EXTRAIT FOURNI.
============================================================

B. Source froide enterrée (réseau de canalisations à faible profondeur) 
     Il est généralement admis que le sol ne gèle pas en dessous d’une certaine profondeur, de l’ordre du mètre. On peut donc penser qu’un échangeur utilisant un fluide caloporteur dans un réseau légèrement enterré va améliorer l’efficacité de la PAC, par rapport à un système air-air, en procurant une source de chaleur à température plus élevée que la température de l’air extérieur. 
     La réalité est un peu plus complexe. En effet, on sait que les variations de température entre le jour et la nuit se font ressentir jusqu’à une profondeur de l’ordre de 1 m. La température du fluide dans le sol sera donc, en moyenne, la même que la température extérieure et il y a donc peu à gagner, sauf peut-être du côté du COP s’il les problèmes de givrage sont éliminés. 
     De plus, le sol est un mauvais conducteur. C’est d’ailleurs pour cette raison qu’on stockait autrefois la glace d’hiver dans la terre pour la conserver pour une utilisation l’été (Bien sûr, l’importante chaleur de fusion de la glace (équivalente à celle nécessaire pour une élévation de température de la même masse d’eau de 80°C) contribuait sensiblement à la réussite de l’opération). On peut donc craindre que le volume de sol refroidi par la PAC devienne rapidement une barrière isolante n’améliorant pas le fonctionnement du système. C’est ce que confirme une étude expérimentale [1] résumée sur la Figure 6.

============================================================

EXTRAITS DE DONNÉES.

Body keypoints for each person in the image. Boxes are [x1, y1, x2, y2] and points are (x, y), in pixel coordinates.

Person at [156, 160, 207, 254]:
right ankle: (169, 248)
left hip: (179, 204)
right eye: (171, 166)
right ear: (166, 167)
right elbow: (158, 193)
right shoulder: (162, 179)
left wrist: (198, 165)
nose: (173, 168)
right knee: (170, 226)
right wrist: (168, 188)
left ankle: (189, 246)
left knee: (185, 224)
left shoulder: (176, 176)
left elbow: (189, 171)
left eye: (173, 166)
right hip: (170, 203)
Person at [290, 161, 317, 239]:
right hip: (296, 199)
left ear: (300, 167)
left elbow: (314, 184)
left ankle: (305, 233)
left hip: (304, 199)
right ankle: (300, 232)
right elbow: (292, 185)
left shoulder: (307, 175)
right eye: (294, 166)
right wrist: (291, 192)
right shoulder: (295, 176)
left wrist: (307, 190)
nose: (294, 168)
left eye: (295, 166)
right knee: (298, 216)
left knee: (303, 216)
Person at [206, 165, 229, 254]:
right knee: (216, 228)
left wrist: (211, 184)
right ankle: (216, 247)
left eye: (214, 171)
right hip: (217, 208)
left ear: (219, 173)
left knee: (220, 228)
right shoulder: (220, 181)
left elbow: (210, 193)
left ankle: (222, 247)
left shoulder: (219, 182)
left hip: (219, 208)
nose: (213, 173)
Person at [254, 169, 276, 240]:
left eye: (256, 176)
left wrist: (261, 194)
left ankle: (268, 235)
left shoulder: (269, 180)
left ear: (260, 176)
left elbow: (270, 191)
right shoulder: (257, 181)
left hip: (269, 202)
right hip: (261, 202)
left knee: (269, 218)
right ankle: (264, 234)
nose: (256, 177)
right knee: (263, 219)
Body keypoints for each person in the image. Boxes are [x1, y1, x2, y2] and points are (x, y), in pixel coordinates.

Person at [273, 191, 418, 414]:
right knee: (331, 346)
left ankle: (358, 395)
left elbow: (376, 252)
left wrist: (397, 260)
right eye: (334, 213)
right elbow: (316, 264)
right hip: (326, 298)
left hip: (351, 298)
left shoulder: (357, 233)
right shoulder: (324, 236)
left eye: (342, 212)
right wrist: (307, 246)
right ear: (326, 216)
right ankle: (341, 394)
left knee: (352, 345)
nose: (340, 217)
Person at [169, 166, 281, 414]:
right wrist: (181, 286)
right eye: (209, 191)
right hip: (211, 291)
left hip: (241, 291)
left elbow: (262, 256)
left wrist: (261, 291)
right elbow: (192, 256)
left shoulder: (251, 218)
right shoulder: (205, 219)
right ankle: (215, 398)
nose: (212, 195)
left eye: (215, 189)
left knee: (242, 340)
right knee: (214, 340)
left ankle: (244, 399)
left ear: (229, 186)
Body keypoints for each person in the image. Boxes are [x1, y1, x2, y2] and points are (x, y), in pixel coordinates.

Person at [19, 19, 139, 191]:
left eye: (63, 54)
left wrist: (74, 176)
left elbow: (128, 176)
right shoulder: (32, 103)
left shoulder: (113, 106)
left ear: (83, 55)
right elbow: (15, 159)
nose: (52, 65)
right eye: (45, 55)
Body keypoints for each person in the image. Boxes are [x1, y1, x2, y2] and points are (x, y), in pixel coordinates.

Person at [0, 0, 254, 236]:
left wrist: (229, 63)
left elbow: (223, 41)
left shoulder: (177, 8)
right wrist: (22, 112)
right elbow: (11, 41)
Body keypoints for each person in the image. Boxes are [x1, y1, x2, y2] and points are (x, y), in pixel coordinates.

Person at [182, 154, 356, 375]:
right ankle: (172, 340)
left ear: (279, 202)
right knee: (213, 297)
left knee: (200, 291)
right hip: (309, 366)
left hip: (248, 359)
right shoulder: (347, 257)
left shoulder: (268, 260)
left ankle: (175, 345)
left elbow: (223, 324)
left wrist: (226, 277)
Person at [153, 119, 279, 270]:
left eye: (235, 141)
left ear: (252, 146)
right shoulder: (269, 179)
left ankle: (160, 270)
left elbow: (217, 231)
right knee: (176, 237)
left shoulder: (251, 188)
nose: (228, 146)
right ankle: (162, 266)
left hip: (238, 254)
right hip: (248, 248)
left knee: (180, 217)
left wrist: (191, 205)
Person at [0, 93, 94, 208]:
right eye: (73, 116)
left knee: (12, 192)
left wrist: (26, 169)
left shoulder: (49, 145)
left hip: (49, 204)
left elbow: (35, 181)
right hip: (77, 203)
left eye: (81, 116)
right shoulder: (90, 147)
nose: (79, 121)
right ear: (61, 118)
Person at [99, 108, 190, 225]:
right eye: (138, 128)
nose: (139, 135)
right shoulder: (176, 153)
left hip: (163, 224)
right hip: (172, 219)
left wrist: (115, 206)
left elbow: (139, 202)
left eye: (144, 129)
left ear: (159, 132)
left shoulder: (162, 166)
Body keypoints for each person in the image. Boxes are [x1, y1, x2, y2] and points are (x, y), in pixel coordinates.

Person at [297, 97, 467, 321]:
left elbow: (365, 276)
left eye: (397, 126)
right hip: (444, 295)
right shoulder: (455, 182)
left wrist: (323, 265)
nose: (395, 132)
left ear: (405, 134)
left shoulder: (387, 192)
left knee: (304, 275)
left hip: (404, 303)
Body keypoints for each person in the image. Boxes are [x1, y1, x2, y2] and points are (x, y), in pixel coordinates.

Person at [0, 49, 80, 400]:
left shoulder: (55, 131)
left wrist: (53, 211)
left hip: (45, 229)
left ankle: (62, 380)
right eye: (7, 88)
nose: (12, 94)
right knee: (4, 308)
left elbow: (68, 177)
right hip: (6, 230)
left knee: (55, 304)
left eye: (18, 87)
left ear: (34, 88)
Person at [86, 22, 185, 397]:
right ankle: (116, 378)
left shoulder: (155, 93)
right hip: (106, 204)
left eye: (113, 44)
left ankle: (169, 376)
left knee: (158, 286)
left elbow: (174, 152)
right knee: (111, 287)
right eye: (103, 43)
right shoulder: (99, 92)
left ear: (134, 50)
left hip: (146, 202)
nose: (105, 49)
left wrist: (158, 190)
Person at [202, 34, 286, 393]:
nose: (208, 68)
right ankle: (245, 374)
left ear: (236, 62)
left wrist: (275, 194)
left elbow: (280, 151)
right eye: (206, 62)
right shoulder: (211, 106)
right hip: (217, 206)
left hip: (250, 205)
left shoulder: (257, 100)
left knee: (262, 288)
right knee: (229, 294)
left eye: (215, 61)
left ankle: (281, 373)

============================================================

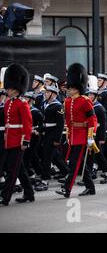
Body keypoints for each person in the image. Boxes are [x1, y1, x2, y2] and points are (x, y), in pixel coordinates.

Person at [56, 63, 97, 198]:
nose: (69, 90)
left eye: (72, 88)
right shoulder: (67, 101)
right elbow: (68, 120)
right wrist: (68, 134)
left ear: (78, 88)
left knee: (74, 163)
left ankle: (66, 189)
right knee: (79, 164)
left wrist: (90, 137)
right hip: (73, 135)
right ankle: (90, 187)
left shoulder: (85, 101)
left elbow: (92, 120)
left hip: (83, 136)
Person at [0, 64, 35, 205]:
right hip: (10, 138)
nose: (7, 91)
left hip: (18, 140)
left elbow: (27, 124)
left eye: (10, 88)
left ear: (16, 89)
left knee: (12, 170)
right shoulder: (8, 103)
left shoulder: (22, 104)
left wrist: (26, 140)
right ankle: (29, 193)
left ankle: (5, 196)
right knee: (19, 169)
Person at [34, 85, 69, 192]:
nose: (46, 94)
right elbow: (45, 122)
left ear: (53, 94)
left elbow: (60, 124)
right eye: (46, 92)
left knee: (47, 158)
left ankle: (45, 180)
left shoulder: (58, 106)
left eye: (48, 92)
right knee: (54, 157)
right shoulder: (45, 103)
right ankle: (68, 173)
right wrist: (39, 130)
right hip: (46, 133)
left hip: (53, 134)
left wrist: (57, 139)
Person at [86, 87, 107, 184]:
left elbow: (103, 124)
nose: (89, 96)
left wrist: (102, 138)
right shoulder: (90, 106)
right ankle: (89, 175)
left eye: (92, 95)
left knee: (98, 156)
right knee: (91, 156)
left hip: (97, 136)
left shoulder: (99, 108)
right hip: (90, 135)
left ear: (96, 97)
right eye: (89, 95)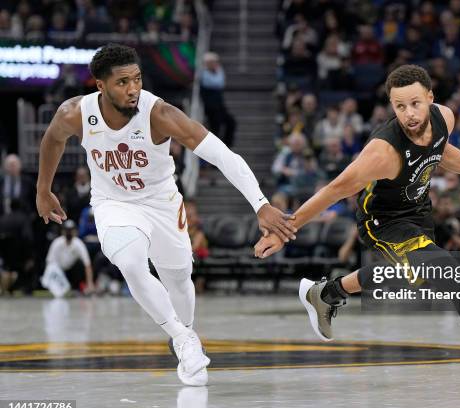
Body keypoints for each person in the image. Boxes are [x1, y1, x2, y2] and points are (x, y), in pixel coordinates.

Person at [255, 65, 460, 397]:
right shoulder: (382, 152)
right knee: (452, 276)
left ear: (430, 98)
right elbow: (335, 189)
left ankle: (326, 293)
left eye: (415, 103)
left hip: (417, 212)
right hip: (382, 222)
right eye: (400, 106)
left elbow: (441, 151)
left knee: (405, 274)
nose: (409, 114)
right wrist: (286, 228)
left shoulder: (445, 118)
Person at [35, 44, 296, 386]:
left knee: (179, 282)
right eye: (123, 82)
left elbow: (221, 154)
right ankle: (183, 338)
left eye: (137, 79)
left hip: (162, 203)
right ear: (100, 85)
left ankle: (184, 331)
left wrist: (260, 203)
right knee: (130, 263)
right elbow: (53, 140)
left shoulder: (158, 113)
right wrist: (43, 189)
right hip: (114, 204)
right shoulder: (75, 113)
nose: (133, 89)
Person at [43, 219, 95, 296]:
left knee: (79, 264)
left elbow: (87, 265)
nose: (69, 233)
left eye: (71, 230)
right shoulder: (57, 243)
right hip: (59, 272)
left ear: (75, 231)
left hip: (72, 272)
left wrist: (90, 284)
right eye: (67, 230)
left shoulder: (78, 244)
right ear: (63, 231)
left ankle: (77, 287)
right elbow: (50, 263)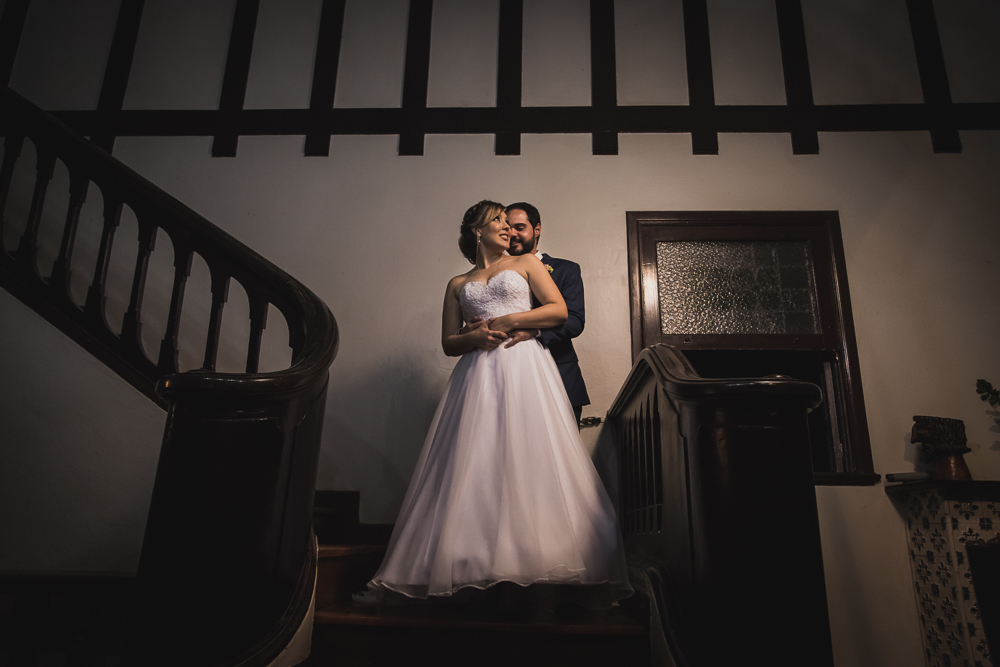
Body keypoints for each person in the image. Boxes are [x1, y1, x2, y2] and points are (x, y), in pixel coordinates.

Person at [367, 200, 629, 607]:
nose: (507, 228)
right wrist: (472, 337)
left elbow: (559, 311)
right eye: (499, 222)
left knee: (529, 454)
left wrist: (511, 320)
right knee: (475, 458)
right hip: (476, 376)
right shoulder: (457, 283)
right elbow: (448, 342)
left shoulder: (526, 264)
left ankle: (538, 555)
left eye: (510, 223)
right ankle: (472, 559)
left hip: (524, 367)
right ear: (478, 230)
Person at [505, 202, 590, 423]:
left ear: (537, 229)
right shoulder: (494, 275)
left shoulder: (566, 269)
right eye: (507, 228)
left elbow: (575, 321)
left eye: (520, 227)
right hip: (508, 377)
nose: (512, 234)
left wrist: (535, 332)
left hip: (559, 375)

============================================================

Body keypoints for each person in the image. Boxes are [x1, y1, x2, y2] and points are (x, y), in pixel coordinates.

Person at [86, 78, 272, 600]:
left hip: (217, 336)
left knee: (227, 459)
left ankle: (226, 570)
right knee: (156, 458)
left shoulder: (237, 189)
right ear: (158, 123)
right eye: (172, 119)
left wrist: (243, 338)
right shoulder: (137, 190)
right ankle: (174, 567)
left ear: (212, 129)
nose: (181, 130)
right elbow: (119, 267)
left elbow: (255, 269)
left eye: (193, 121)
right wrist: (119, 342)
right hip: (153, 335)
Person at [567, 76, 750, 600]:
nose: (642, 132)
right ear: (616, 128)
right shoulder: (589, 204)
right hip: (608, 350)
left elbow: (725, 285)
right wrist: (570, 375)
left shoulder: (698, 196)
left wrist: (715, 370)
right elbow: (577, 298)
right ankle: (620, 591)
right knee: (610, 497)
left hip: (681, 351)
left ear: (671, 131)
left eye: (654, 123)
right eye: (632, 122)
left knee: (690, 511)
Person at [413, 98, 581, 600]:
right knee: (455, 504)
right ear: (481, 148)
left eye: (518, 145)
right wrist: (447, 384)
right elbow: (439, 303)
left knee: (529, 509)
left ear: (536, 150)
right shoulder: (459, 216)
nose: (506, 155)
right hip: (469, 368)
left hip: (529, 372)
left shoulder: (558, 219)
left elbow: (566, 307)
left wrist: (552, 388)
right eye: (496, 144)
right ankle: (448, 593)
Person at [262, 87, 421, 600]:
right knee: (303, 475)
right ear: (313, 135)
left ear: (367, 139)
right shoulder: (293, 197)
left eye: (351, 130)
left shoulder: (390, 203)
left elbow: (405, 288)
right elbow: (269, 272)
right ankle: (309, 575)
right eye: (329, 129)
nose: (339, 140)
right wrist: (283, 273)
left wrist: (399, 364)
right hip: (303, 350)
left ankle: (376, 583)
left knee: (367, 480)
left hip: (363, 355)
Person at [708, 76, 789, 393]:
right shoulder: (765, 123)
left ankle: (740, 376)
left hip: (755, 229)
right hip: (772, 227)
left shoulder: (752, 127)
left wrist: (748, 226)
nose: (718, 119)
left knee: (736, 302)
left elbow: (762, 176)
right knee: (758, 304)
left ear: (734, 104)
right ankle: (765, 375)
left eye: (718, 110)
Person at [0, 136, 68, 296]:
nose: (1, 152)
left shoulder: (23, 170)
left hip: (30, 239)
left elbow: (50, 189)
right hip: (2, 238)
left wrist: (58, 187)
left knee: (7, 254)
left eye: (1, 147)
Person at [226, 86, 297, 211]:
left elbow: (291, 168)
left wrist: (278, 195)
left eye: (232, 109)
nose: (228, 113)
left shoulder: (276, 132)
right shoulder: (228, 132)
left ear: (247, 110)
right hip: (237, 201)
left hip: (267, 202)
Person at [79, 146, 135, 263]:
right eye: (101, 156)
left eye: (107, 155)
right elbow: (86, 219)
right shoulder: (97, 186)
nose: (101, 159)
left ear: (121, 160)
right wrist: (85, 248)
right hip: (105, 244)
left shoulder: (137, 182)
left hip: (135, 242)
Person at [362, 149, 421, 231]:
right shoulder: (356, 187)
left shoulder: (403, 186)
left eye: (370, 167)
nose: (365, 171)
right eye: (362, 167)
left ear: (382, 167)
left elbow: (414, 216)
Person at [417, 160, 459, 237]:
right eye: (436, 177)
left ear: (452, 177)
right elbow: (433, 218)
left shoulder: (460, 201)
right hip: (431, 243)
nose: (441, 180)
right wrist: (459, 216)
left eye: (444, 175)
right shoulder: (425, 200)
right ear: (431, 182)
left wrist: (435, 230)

============================================================

LISTE DES TÂCHES.
1. Veuillez recopier mot pour mot le passage du texte sur la source froide enterrée compris entre « B. Source froide » et « givrage sont éliminés. » inclus.
2. Reprenez la rédaction du texte sur la source froide enterrée à la suite de sa dernière phrase.

TÂCHES RÉSOLUES.
1.
B. Source froide enterrée (réseau de canalisations à faible profondeur) 
     Il est généralement admis que le sol ne gèle pas en dessous d’une certaine profondeur, de l’ordre du mètre. On peut donc penser qu’un échangeur utilisant un fluide caloporteur dans un réseau légèrement enterré va améliorer l’efficacité de la PAC, par rapport à un système air-air, en procurant une source de chaleur à température plus élevée que la température de l’air extérieur. 
     La réalité est un peu plus complexe. En effet, on sait que les variations de température entre le jour et la nuit se font ressentir jusqu’à une profondeur de l’ordre de 1 m. La température du fluide dans le sol sera donc, en moyenne, la même que la température extérieure et il y a donc peu à gagner, sauf peut-être du côté du COP s’il les problèmes de givrage sont éliminés.

2.
Figure 6
Evolution de la température du sol autour du circuit d'échang

 
suite:
     L’utilisation d’un circuit enterré ne présente donc en général aucun avantage. En outre, il représente un investissement sensiblement plus important qu’un simple échangeur air-air et nécessite de se prémunir des problèmes de fuites éventuelles, de corrosion et bien entendu de gel

     D. Système (dit) géothermique
     Dans le cas de la véritable géothermie, c’est-à-dire de la disposition d’une source quasi illimitée à température élevée, son utilisation comme source chaude paraît intéressante si sa température est supérieure à celle de l’air ambiant
     Reste le problème de la mauvaise conductivité du sol qui nécessite une évaluation plus approfondie. On montrera en effet que l’extraction d’un flux de chaleur du sol entraîne une baisse de température au niveau de l’échangeur et il faut en tenir compte pour connaître l’efficacité de la pompe, puis l’économie annuelle moyenne. 
     On s’intéresse au cas d’un forage vertical d’une centaine de mètres de profondeur. On considère, comme indiqué plus haut, que 15°C est une température optimiste du sol à 100 m de profondeur. 
     Deux options technologiques sont possibles:
     - Le forage lui-même est isolé et on place l’échangeur au fond du trou. On suppose qu’il a alors une forme sphérique de rayon donné et on modélise le problème par celui d’un trou sphérique situé dans un massif rocheux initialement à 15°C. 
     - L’autre option consiste à utiliser le forage sur toute sa hauteur ou en tout cas en dessous d’une profondeur d’une dizaine de mètres où la température du sol n’est pas affectée par les variations climatiques annuelles. On modélise alors le problème par celui d’un cylindre dont les faces horizontales sont isolées situé dans un massif infini initialement à une température de 15°C (ce qui est légèrement optimiste). 
     La solution de ces deux problèmes est donnée en annexe B. A titre indicatif, on y évalue également comme cas particulier le cas simple (et idéal) où la source de chaleur à 15° est illimitée. 
     On en déduit que le trou sphérique est totalement irréaliste et qu’en revanche, le trou cylindrique mérite d’être étudié. On se limitera au trou de 40 cm de diamètre, ce qui est plutôt optimiste car nécessitant l’extraction d’un gros volume de déblais. On présente sur la Figure 7, analogue à la figure 5, les efficacités comparées des différents systèmes.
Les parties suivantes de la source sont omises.